This book under review by Chaim Noy illustrates the theatrical performances of storytelling by Israeli backpackers. It is based on forty-five narrative interviews with the backpackers and those interviews are represented in a non-authoritarian quasi direct discourse. He divided his book in three parts with nine chapters.
The first part includes two chapters on the critical introduction on the ''who's who'' of the backpackers and the methodological aspects (sampling, individual non-quantitative interviews, ethnomethodology etc.) of the survey, where Noy describes his own involvement as a backpacker as well as a researcher with self-reflexivity.

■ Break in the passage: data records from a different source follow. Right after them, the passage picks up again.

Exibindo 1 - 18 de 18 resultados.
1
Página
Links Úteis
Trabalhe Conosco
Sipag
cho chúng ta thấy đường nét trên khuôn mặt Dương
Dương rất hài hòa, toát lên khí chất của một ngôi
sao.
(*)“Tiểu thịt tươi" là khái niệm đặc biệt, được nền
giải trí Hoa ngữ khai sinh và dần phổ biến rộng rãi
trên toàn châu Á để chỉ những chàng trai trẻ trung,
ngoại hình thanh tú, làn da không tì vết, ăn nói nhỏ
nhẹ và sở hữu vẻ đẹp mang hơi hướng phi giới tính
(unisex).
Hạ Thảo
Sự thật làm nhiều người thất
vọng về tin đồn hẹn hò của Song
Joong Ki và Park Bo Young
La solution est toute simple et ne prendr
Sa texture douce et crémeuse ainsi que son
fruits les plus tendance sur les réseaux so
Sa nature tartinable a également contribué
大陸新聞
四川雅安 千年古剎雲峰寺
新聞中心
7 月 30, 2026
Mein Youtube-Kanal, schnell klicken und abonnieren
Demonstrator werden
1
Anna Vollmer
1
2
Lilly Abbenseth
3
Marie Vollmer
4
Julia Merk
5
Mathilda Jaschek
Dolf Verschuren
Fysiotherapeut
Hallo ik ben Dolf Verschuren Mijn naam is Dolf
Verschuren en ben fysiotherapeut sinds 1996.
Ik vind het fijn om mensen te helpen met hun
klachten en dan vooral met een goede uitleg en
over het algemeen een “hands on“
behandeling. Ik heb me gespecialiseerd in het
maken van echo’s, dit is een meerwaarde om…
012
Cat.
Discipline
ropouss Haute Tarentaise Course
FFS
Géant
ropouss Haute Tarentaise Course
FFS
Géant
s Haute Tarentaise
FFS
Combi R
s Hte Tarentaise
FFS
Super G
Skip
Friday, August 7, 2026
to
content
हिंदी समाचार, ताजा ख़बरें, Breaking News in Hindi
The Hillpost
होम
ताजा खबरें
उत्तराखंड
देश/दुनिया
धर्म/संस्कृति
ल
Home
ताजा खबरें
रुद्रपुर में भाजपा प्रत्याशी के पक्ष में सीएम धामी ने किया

The second part deals with the ''Quotations and Voices'' and is divided into six chapters. In this part Noy structures his corpus collected from different domains (from the ''real'' site of mountains, roads, hotels to the virtual reality of the television station) and he deals with different modes of representations. The journey begins with floating quotations and ends with the problematic question of self-transformation. This self-transformation comes as a ''comic relief'' in the context of the whole theatrical representation by Noy, as he himself calls this an ''intermezzo''. Thus, this very term places the whole text within the semantic world of 18th century musical opera. Though, ''intermezzo'' refers to a transitional moment in between two musical movements in the 19th century use of the term, I have stipulated the meaning of the ''comic relief'' taking cue from Noy's description of his experience of smoking marijuana (''Arriving at the Destination: No Transcendence'', pp. 24-5).
And again in the third site, the question of self-transformation is depicted with a summary of the previous chapters in the epilogue and appendix. Noy self-consciously reports the ''no transcendence'' phenomenon as emancipation is an ''impossible real'' in the world of cursed Sisyphus.